Audio recorded from cassette, any way to correct?

So, I’m digitizing some, er, 20+ year-old cassettes of live music. The quality of the cassettes isn’t, to say the least, spectacular, specifically the vocals sound kind of hollow, kind of like if someone were singing into a plastic cup.

I have no idea what sort of equipment was used to make the original recordings.

I’ve managed to get the digitized version to where it sounds largely like the original, minus some hiss. Is there any way for an amateur to “crisp” the vocals? (I can’t really describe it better than that, I’m afraid…I’m an amateur.)

The short answer is no.

Not that you can’t make vocals crisp and help them along a good deal. You can. What you can’t do is pull the vocals out of the song to do it. Lots of calls for that.

Voice Trap
http://www.cloneensemble.com/vt_main.htm

Extra Boy
http://www.kvraudio.com/get/1651.html

This, Center Pan Removal, and Noise Removal are interesting tools. They almost never work because success goes way up with the quality of the original recording. Bad quality, no success. Everybody has bad quality.

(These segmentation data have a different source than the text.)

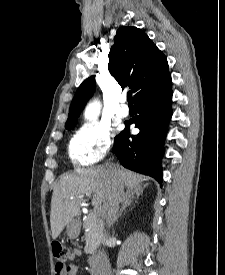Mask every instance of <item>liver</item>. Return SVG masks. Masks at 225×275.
Returning a JSON list of instances; mask_svg holds the SVG:
<instances>
[{
  "label": "liver",
  "mask_w": 225,
  "mask_h": 275,
  "mask_svg": "<svg viewBox=\"0 0 225 275\" xmlns=\"http://www.w3.org/2000/svg\"><path fill=\"white\" fill-rule=\"evenodd\" d=\"M115 171L128 191H143V176L109 164L79 170L60 178L51 199L50 224L53 239H56L65 226L80 214L81 207L86 201L84 196L90 197L93 194L92 205L95 208L103 205L105 208Z\"/></svg>",
  "instance_id": "liver-1"
}]
</instances>
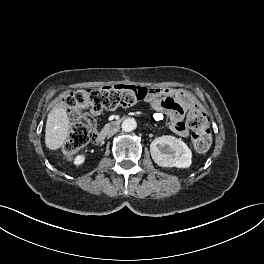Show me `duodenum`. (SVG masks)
I'll return each instance as SVG.
<instances>
[{
    "label": "duodenum",
    "mask_w": 264,
    "mask_h": 264,
    "mask_svg": "<svg viewBox=\"0 0 264 264\" xmlns=\"http://www.w3.org/2000/svg\"><path fill=\"white\" fill-rule=\"evenodd\" d=\"M123 119H114L108 122L100 132H97L95 135V140L97 142H102L109 133L113 132L116 128L120 126Z\"/></svg>",
    "instance_id": "410a0bca"
}]
</instances>
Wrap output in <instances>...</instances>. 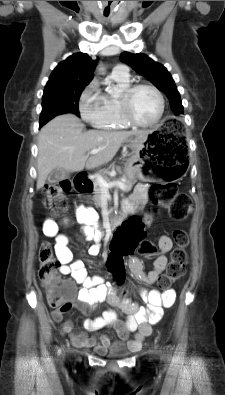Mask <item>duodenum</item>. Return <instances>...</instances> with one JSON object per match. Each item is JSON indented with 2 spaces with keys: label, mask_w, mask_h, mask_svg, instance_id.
Returning a JSON list of instances; mask_svg holds the SVG:
<instances>
[{
  "label": "duodenum",
  "mask_w": 225,
  "mask_h": 395,
  "mask_svg": "<svg viewBox=\"0 0 225 395\" xmlns=\"http://www.w3.org/2000/svg\"><path fill=\"white\" fill-rule=\"evenodd\" d=\"M74 186L77 189V191H79L80 193H86L91 190L92 182L86 173L80 172L77 173L74 178ZM120 222H121L120 217H114L111 220V226H117L120 224Z\"/></svg>",
  "instance_id": "obj_1"
}]
</instances>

These tools come with enormous lists of reasons they don’t work. For example, in your case, if the recordings are in mono, you’re immediately dead. All the good tools only work on a stereo show. If the tapes are old enough to have mechanical wandering, the stereo field will change and kill the isolation tools.

Koz

  1. “Noise removal” effect to reduce the tape hiss - don’t be too ambitious with this, it’s generally better to under use this effect and have a little noise remaining than to over use it and end up with metallic bubbly artifacts in the background.

  2. “Equalization” effect to balance high and low frequencies.

  3. Manual repair of glitches and drop outs.

That’s about it. After these steps, that’s about the best that you will be able to do.

Thanks, guys, this is pretty much what I figured. The “acoustic” equalizer preset seems to help a bit, but I think the combination of not-great recording technique 20+ years ago, plus the relatively low quality of the equipment I’m using now is really too much to overcome.